73 A related question was addressed in Jameson v Central Electricity Generating Board. It is directly relevant to the claimant's remaining argument, but the answer to the question is also of present assistance.
74 In Jameson v Central Electricity Generating Board the worker contracted mesothelioma from exposure to asbestos dust while working at the defendant's power stations. He sued his employer, and agreed to accept an amount "in full and final settlement and satisfaction of all the causes of action in respect of which the Plaintiff claims in the Statement of Claim". The settlement was given effect by a Tomlin order, so that the proceedings were stayed and no judgment was entered.
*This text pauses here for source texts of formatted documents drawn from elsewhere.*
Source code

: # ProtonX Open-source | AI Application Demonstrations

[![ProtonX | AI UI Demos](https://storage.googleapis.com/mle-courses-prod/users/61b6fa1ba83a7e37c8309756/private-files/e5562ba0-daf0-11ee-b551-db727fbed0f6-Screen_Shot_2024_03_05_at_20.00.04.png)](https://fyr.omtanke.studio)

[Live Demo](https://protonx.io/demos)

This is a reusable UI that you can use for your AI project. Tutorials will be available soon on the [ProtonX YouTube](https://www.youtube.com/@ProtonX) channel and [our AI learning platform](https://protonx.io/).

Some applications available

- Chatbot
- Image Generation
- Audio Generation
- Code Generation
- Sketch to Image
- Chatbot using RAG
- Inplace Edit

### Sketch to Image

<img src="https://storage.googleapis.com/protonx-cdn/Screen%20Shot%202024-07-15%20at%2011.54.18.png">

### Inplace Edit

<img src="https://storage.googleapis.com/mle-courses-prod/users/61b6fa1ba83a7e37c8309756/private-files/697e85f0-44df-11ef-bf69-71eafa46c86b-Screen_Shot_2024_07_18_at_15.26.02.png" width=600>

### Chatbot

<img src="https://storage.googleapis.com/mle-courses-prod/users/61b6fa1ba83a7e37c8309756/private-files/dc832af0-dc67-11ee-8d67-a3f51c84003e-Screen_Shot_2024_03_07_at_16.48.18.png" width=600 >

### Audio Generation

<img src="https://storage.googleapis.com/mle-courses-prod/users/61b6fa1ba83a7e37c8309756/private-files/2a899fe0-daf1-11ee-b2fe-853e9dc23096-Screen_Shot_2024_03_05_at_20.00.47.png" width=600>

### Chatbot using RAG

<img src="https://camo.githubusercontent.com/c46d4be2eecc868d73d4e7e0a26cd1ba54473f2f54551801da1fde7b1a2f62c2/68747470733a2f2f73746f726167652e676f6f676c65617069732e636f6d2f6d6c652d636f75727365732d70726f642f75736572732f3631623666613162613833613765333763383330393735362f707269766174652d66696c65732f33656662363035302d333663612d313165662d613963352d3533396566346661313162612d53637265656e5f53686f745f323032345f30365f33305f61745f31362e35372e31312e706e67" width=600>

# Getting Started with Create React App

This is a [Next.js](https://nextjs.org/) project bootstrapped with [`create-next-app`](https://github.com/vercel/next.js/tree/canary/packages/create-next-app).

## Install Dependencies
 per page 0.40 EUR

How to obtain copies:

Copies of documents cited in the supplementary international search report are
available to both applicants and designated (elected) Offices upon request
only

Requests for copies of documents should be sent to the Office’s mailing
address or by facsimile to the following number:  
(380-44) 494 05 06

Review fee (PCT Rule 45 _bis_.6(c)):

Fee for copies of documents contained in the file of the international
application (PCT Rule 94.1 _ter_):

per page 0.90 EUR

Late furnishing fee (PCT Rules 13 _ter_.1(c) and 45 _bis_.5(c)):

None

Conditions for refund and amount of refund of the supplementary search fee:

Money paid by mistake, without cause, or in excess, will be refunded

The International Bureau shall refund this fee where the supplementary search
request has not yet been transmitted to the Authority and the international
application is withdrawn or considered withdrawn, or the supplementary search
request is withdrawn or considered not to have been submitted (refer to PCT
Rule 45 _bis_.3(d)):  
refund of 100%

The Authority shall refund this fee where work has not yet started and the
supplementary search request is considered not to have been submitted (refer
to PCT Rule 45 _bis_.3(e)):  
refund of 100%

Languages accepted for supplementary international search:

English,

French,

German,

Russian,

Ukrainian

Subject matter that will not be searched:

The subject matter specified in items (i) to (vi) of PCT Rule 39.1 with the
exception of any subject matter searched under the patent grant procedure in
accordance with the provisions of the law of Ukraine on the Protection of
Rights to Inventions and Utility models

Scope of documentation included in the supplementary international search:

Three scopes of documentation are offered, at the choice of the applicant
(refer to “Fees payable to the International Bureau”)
The settlement amount was paid to the worker. Following the worker's death his executors sued the defendant on behalf of his widow under the Fatal Accidents Act 1976 (UK), and the defendant joined the employer as third party. One question was whether the settlement and payment of the settlement amount meant that the worker could not have sued the defendant, a concurrent tortfeasor with the employer. If he could not, his executors could not bring their proceedings.
75 The leading speech was that of Lord Hope, with which Lord Browne-Wilkinson and Lord Hoffmann agreed. Lord Clyde arrived at the same result as Lord Hope. Lord Lloyd delivered a dissenting speech. I have already set out some passages from the speech of Lord Hope.
76 After reference to the rule against doubt satisfaction, Lord Hope posed the presently material question (at 202) -
"So the first question which arises on the facts of this case is whether satisfaction for this purpose is achieved where the plaintiff agrees to accept a sum from one of the alleged concurrent tortfeasors which is expressed to be in full and final settlement of his claim against that tortfeasor, if that sum is less than the amount which a judge would have held to be the amount of the damages which were due to him if the case had gone to trial and the defendant had been found liable."